### TEXT BLOCK
---+---

Representatives and direct Taxes,” read the new government’s charter in 1787, “shall be apportioned among the several States which may be included within this Union, according to their respective Numbers....” This single sentence of the US Constitution begat the Census, the Census begat IBM, and then IBM begat the modern world. An oversimplification of biblical scale, but allow me to explain.

At less than five thousand words, America’s Constitution is one of the world’s shortest government charters. But despite its brevity, its authors didn’t leave important details to chance. On the very first page, they laid out not only the formula for divvying up seats in the new legislature, the House of Representatives but also the process by which data to feed the calculations should be collected. “Enumeration shall be made within three Years after the first Meeting of the Congress of the United States,” the Constitution reads, “and within every subsequent Term of ten Years, in such Manner as they shall by Law direct.”And so, the census was born.

The first count began on Monday, August 2,1790, just over a year after President George Washington’s inauguration.2 In 1793 the full results were published. In fifty-six pages of elegantly typeset tabulations, Return of the Whole Number of Persons Within the Several Districts of the United States described a land of villagers and farmers—barely one in twenty Americans lived in cities and towns in 1790.3 In New York City, already the nation’s largest settlement, dwelled a mere 32,328 persons. This pattern would hold for decades. As late as 1840, just 10.8 percent of the nation’s population were city dwellers. But the industrial revolution would change all that. From just 2 million townspeople in 1840, America’s urban population grew to over 50 million in 1920, when for the first time they outnumbered the country folk.

As the nation grew, the census grew in scale too. The first census, conducted house by house in 1790, found slightly fewer than 4 million souls in the land. By the tenth count in 1880, some 50 million persons were enumerated.

The scope of data points gathered on each person expanded dramatically as well. Despite the ravages of war, America remained a magnet for immigrants, who showed up in astonishing numbers. From 1850 to 1880, an average of nearly 1.5 million arrived each decade.3 Alarmed at the unprecedented growth of immigrant ghettos in the cities, a Congress still mostly dominated by rural landowners authorized an expansion of the census’s demographic data collection. General Francis Amasa Walker, the economist who had overseen the 1870 census, was tapped again to plan the new survey. He added questions about marital status, birthplace of parents, and length of residence in the United States, and two questions on mental health (Question 18, “Was the person idiotic?” and Question 19, “Was the person insane?” explored apparently obvious contemporary distinctions). More importantly, for the first time the census included a massive survey of the economy, tallying its manufacturing, mining, agriculture, and railroad sectors. The 1870 census reported back in just three volumes; the 1880 report swelled to twenty-two.

---+---

### INFORMATION SUPPLIED
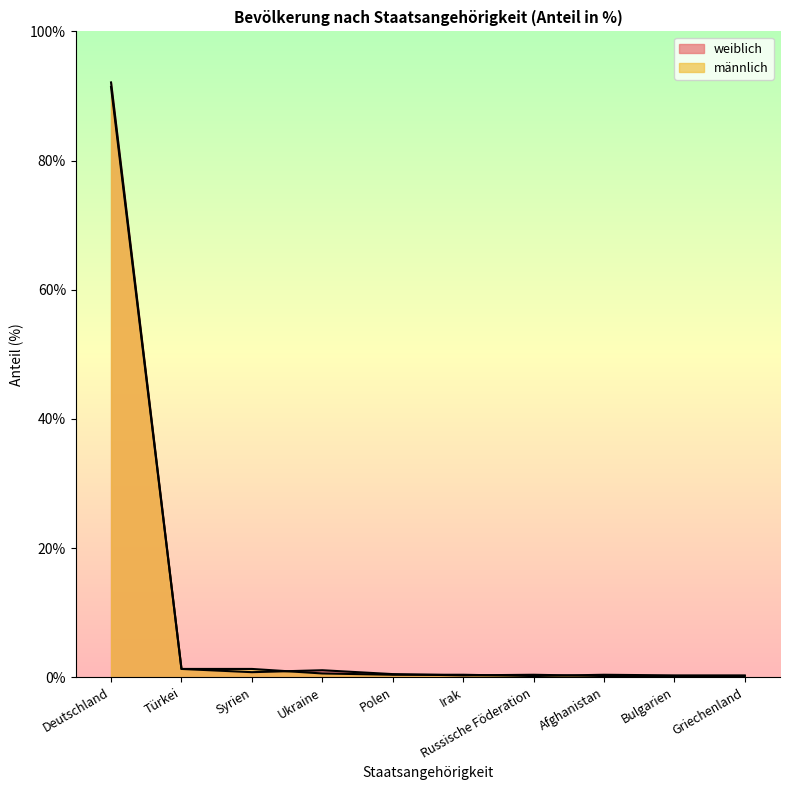

What is the difference between the maximum and minimum values in the männlich series?

91.2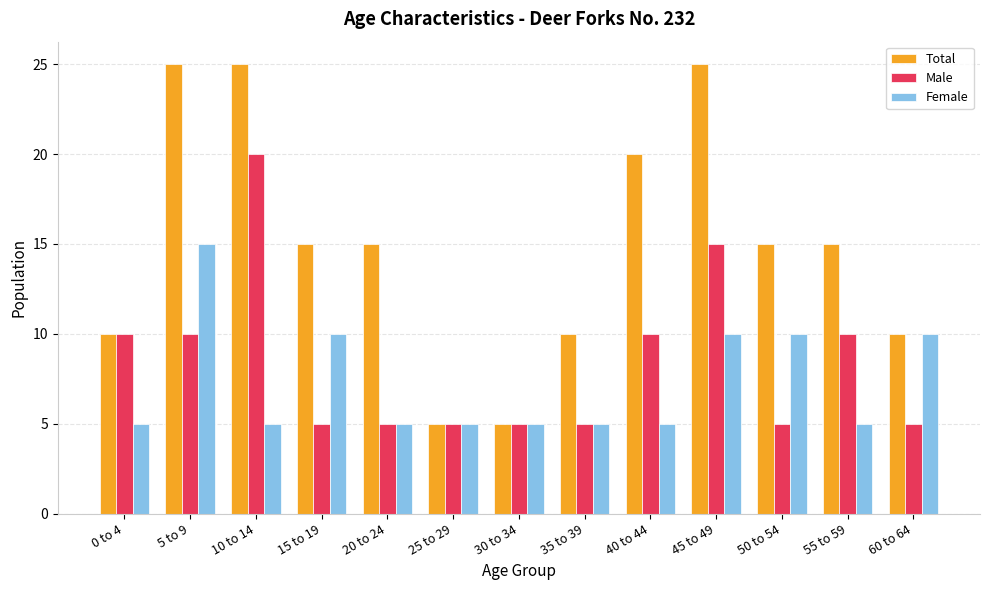

Rank the series by their maximum value, from highest to lowest.

Total, Male, Female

---+---

### EXERCISE GOAL
Continue the passage on the history of the US census, picking up right after its final sentence.

### RESULT FOR THIS TASK
The broadened scope of its inquiry overwhelmed the Census Office, then still a temporary group in the Department of the Interior. (The permanent Bureau of the Census would not be established until 1902). Despite tripling the number of staff from the 1870 effort to over 1,500 workers, the full tabulation of the 1880 census lasted seven years.9 By the time it was completed in 1887, the next count was just three years away. While plans for the 1890 census called for even more staff, many feared that given the accelerating pace of change in the population and economy, “the 1890 figures would be obsolete before they could be completely analyzed.”10 This decoupling of the nation’s demographic and economic reality from what could be measured was yet another dimension of the “control revolution” of the late nineteenth century we saw in chapter 1, when “innovations in information-processing and communications technologies lagged behind those of energy and its application to manufacturing and transportation,” according to sociologist James Beniger.11 We were building cities faster than we could count the people pouring into them.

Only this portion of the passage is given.